Fields you must supply (all but migrations and perf mandatory):
| Field | Type | Notes |
|---|
target | 'backend' / 'frontend' | resolves the role sub-issue |
summary | str | one-line gist for the comment header |
files | list[(path, oneline)] | every changed file with a one-line edit summary |
migrations | list[(name, descr)] | empty list if none; if non-empty the rendered comment includes a Migrations section |
verification | list[(cmd, result)] | every DoD check from your role prompt — linter, tests, build/type-check, etc. |
perf | dict / None | metric/before/after/delta; only when SPEC declared a perf objective |
deviations_from_plan | list[str] | empty list if none |
not_implemented | list[str] | deferred items + reason; empty list if none |
ready_for_review | bool | only True when DoD met |
The op refuses to post with ready_for_review=True if verification is empty or any DoD line in your role prompt is unaddressed.

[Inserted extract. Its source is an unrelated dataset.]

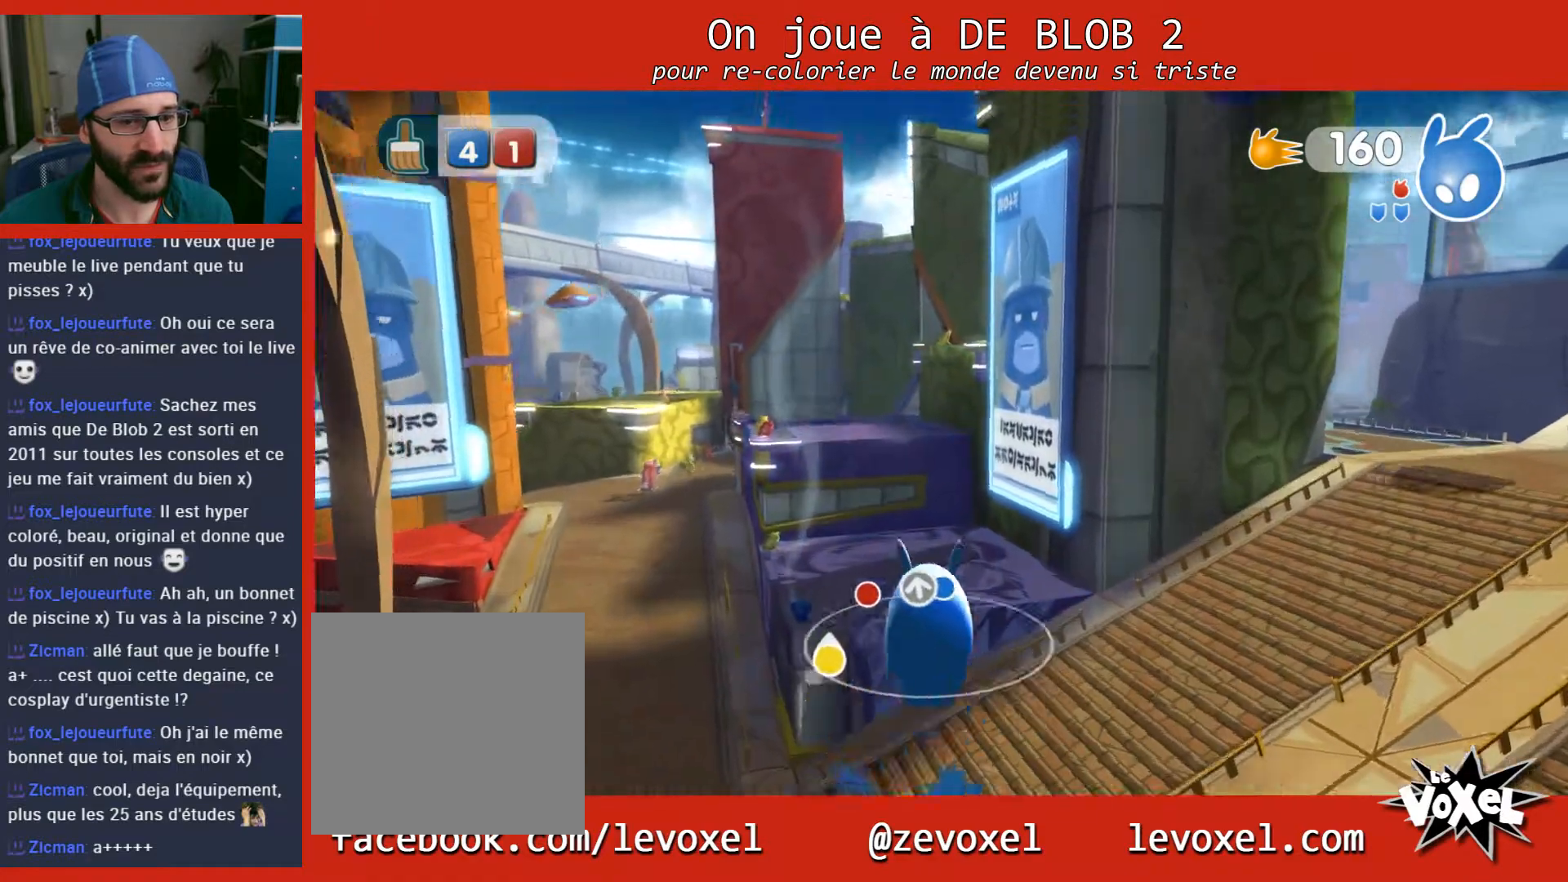
{"buttons": [], "left_stick": "up-left", "right_stick": "center", "events": [[133, "left_stick", "up-left"], [233, "left_stick", "center"], [467, "left_stick", "up-left"]]}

Test plan (the api-tester / the ui-tester — sub-issue description) — ISTQB-structured
Each TC declares its technique (Equivalence Partitioning / BVA / Decision Table / State Transition / Use Case / Error Guessing). Coverage matrix at the end traces TC → FR/NFR/Acceptance Criterion from REQUIREMENTS.
Description is immutable after Phase 1 lock — once test plan is posted, results live in comments. Plan revisions = new iteration if SPEC / REQUIREMENTS change.

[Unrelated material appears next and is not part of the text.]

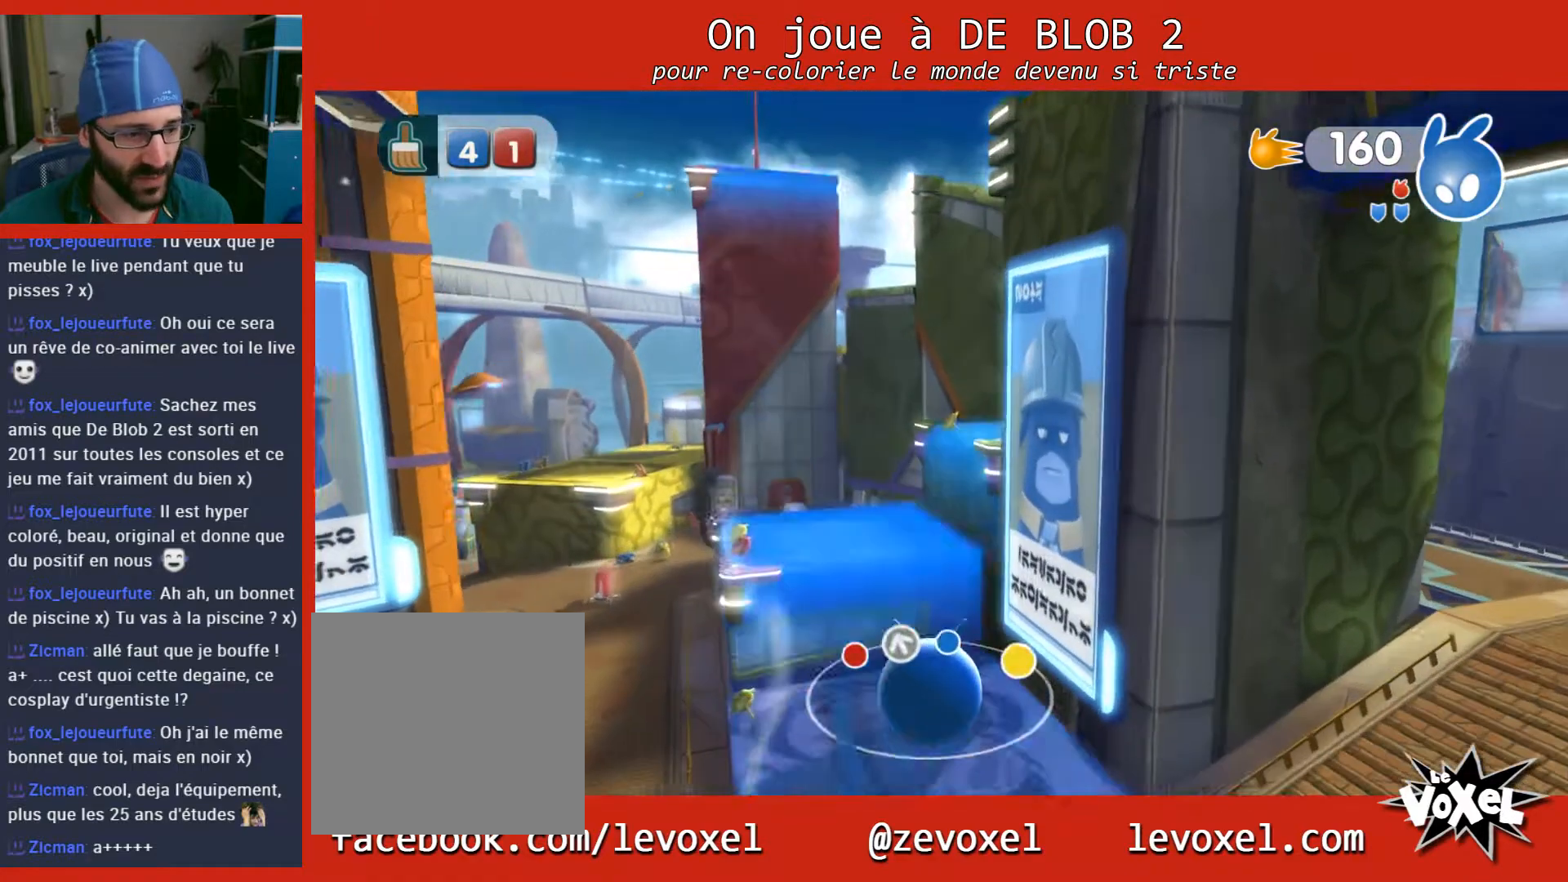
{"buttons": [], "left_stick": "up-left", "right_stick": "center", "events": [[367, "A", "down"], [467, "A", "up"]]}
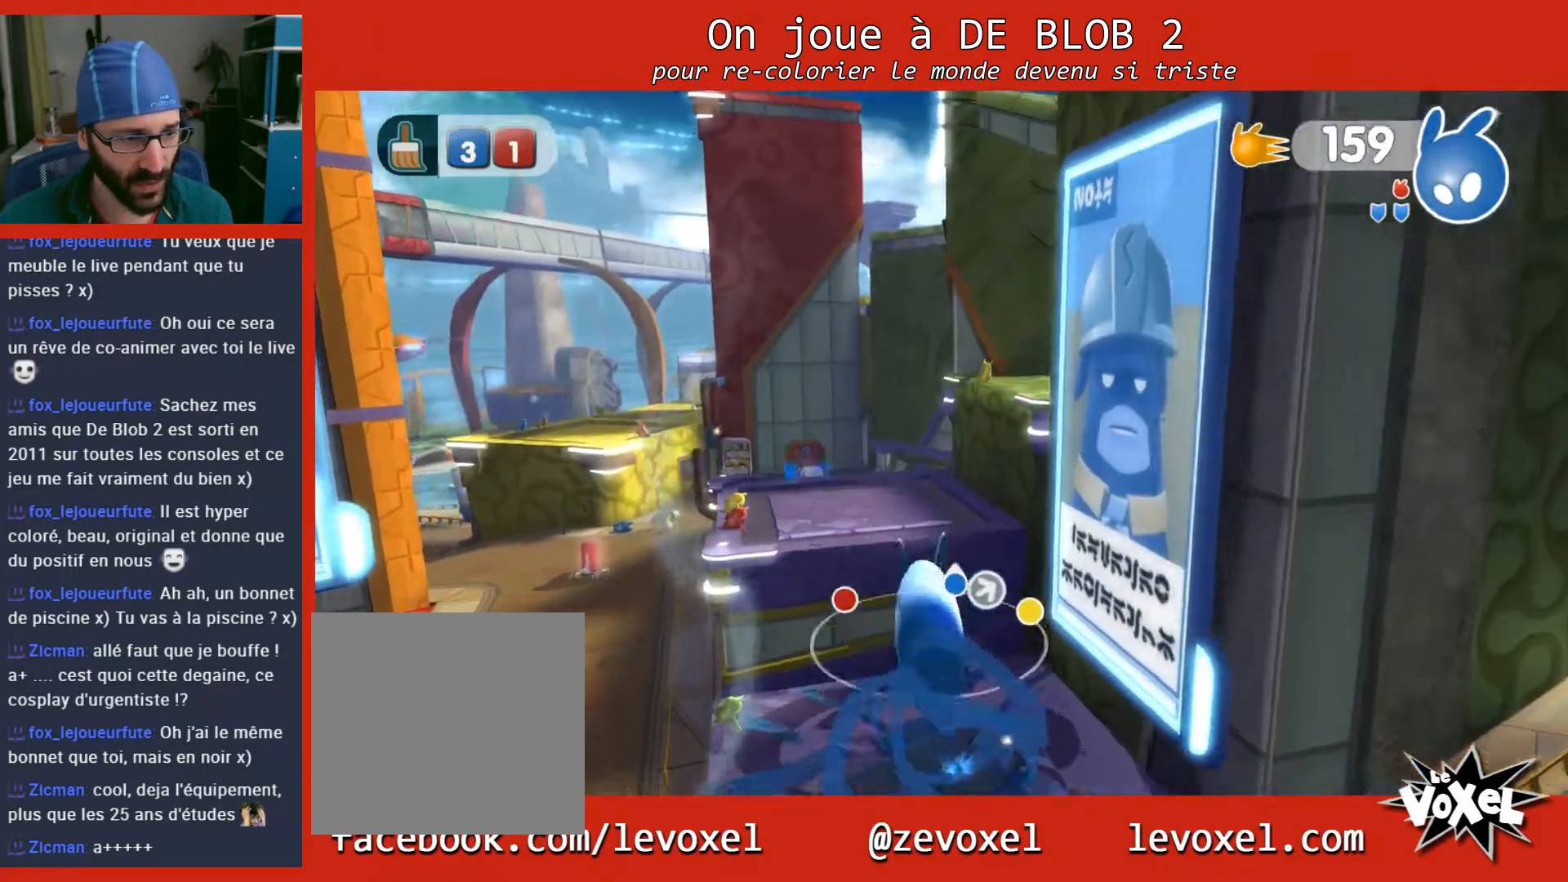
{"buttons": [], "left_stick": "up-left", "right_stick": "center", "events": []}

# {API | UX} Test plan: {Title}
## Scope
- In scope: {features / endpoints / pages}
- Out of scope: {explicit non-goals}
## Test approach
- Test level: System (REST API for the api-tester / E2E UI for the ui-tester)
- Test types: Functional + {non-functional types relevant: performance, accessibility, security}
- Tools: {curl / pytest+requests / Postman / Playwright / manual browser / axe-core for a11y}
- Environment: {local / staging / production-like}
## Test cases
### TC-1: {short name}
- **Technique:** Equivalence Partitioning / BVA / Decision Table / State Transition / Use Case / Error Guessing
- **Validates:** FR-N (or NFR-N or Acceptance Criterion AC-N from REQUIREMENTS)
- **Preconditions:** {setup state, fixture data, auth context}
- **Steps:**
1. {action}
2. {action}
- **Expected:** {observable result, with concrete values}
- **Notes:** {boundary value chosen / equivalence class represented}
### TC-2: ...
## Coverage matrix
| FR / NFR / AC | TC IDs |
|---|---|
| FR-1 | TC-1, TC-2, TC-5 (boundary) |
| FR-2 | TC-3 |
| NFR-1 latency | TC-P1 |
| NFR-2 a11y | TC-A1 (the ui-tester only) |
Every FR / NFR / Acceptance Criterion has at least one TC. Gaps = test plan incomplete.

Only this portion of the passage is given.